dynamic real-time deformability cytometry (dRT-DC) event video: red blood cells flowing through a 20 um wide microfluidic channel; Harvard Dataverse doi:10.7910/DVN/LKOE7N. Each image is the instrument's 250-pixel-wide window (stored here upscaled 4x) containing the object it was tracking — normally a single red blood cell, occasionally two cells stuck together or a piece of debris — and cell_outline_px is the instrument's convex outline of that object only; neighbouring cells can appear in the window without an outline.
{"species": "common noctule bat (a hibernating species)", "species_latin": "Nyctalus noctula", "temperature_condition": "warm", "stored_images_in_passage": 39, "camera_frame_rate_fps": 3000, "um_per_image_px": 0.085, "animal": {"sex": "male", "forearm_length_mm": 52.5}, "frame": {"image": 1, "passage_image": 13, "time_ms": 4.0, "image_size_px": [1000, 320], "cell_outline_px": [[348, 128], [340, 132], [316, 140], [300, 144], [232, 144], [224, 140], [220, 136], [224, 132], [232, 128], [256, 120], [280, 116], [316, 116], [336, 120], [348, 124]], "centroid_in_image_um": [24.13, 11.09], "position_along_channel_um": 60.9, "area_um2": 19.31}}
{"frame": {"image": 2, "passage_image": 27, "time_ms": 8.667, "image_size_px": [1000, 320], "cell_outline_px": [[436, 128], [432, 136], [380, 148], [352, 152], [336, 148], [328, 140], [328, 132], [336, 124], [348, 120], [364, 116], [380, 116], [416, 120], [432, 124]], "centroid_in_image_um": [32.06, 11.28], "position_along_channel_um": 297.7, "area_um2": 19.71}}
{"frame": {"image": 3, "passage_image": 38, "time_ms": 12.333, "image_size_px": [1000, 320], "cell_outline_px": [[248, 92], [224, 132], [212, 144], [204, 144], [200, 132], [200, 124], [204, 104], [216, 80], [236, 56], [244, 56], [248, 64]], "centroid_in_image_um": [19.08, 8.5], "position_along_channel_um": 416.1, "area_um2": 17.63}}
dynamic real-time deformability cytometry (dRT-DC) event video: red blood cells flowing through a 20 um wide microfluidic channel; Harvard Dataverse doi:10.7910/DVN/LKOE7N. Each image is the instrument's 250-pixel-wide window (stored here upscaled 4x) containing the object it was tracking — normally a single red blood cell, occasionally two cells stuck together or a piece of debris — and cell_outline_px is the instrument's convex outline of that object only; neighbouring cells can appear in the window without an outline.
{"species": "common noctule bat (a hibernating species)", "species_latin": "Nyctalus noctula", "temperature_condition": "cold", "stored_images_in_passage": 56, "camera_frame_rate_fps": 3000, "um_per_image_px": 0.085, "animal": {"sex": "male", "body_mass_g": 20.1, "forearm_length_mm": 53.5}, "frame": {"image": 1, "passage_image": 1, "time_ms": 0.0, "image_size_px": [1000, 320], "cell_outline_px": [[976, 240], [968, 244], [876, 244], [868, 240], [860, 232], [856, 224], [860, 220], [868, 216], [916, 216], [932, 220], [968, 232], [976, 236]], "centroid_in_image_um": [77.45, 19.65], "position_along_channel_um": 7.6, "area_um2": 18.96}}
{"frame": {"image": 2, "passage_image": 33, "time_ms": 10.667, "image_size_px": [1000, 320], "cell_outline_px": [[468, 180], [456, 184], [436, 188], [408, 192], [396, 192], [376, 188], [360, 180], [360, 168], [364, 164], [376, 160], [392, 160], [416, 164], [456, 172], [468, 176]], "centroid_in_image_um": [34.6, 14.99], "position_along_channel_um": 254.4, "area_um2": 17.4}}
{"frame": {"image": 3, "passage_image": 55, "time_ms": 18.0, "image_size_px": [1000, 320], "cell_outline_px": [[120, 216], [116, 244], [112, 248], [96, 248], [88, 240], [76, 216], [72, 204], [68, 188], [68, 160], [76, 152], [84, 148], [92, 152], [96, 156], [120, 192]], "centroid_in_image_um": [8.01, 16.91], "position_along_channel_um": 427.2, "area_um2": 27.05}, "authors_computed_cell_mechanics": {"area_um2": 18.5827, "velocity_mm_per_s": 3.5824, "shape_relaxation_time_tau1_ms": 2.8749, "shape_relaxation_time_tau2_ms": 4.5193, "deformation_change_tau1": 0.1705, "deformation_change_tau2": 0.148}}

▶ Given problem:
Go through the records above and retype each one exactly.

▶ Solved problem:
dynamic real-time deformability cytometry (dRT-DC) event video: red blood cells flowing through a 20 um wide microfluidic channel; Harvard Dataverse doi:10.7910/DVN/LKOE7N. Each image is the instrument's 250-pixel-wide window (stored here upscaled 4x) containing the object it was tracking — normally a single red blood cell, occasionally two cells stuck together or a piece of debris — and cell_outline_px is the instrument's convex outline of that object only; neighbouring cells can appear in the window without an outline.
{"species": "common noctule bat (a hibernating species)", "species_latin": "Nyctalus noctula", "temperature_condition": "warm", "stored_images_in_passage": 39, "camera_frame_rate_fps": 3000, "um_per_image_px": 0.085, "animal": {"sex": "male", "forearm_length_mm": 52.5}, "frame": {"image": 1, "passage_image": 13, "time_ms": 4.0, "image_size_px": [1000, 320], "cell_outline_px": [[348, 128], [340, 132], [316, 140], [300, 144], [232, 144], [224, 140], [220, 136], [224, 132], [232, 128], [256, 120], [280, 116], [316, 116], [336, 120], [348, 124]], "centroid_in_image_um": [24.13, 11.09], "position_along_channel_um": 60.9, "area_um2": 19.31}}
{"frame": {"image": 2, "passage_image": 27, "time_ms": 8.667, "image_size_px": [1000, 320], "cell_outline_px": [[436, 128], [432, 136], [380, 148], [352, 152], [336, 148], [328, 140], [328, 132], [336, 124], [348, 120], [364, 116], [380, 116], [416, 120], [432, 124]], "centroid_in_image_um": [32.06, 11.28], "position_along_channel_um": 297.7, "area_um2": 19.71}}
{"frame": {"image": 3, "passage_image": 38, "time_ms": 12.333, "image_size_px": [1000, 320], "cell_outline_px": [[248, 92], [224, 132], [212, 144], [204, 144], [200, 132], [200, 124], [204, 104], [216, 80], [236, 56], [244, 56], [248, 64]], "centroid_in_image_um": [19.08, 8.5], "position_along_channel_um": 416.1, "area_um2": 17.63}}
dynamic real-time deformability cytometry (dRT-DC) event video: red blood cells flowing through a 20 um wide microfluidic channel; Harvard Dataverse doi:10.7910/DVN/LKOE7N. Each image is the instrument's 250-pixel-wide window (stored here upscaled 4x) containing the object it was tracking — normally a single red blood cell, occasionally two cells stuck together or a piece of debris — and cell_outline_px is the instrument's convex outline of that object only; neighbouring cells can appear in the window without an outline.
{"species": "common noctule bat (a hibernating species)", "species_latin": "Nyctalus noctula", "temperature_condition": "cold", "stored_images_in_passage": 56, "camera_frame_rate_fps": 3000, "um_per_image_px": 0.085, "animal": {"sex": "male", "body_mass_g": 20.1, "forearm_length_mm": 53.5}, "frame": {"image": 1, "passage_image": 1, "time_ms": 0.0, "image_size_px": [1000, 320], "cell_outline_px": [[976, 240], [968, 244], [876, 244], [868, 240], [860, 232], [856, 224], [860, 220], [868, 216], [916, 216], [932, 220], [968, 232], [976, 236]], "centroid_in_image_um": [77.45, 19.65], "position_along_channel_um": 7.6, "area_um2": 18.96}}
{"frame": {"image": 2, "passage_image": 33, "time_ms": 10.667, "image_size_px": [1000, 320], "cell_outline_px": [[468, 180], [456, 184], [436, 188], [408, 192], [396, 192], [376, 188], [360, 180], [360, 168], [364, 164], [376, 160], [392, 160], [416, 164], [456, 172], [468, 176]], "centroid_in_image_um": [34.6, 14.99], "position_along_channel_um": 254.4, "area_um2": 17.4}}
{"frame": {"image": 3, "passage_image": 55, "time_ms": 18.0, "image_size_px": [1000, 320], "cell_outline_px": [[120, 216], [116, 244], [112, 248], [96, 248], [88, 240], [76, 216], [72, 204], [68, 188], [68, 160], [76, 152], [84, 148], [92, 152], [96, 156], [120, 192]], "centroid_in_image_um": [8.01, 16.91], "position_along_channel_um": 427.2, "area_um2": 27.05}, "authors_computed_cell_mechanics": {"area_um2": 18.5827, "velocity_mm_per_s": 3.5824, "shape_relaxation_time_tau1_ms": 2.8749, "shape_relaxation_time_tau2_ms": 4.5193, "deformation_change_tau1": 0.1705, "deformation_change_tau2": 0.148}}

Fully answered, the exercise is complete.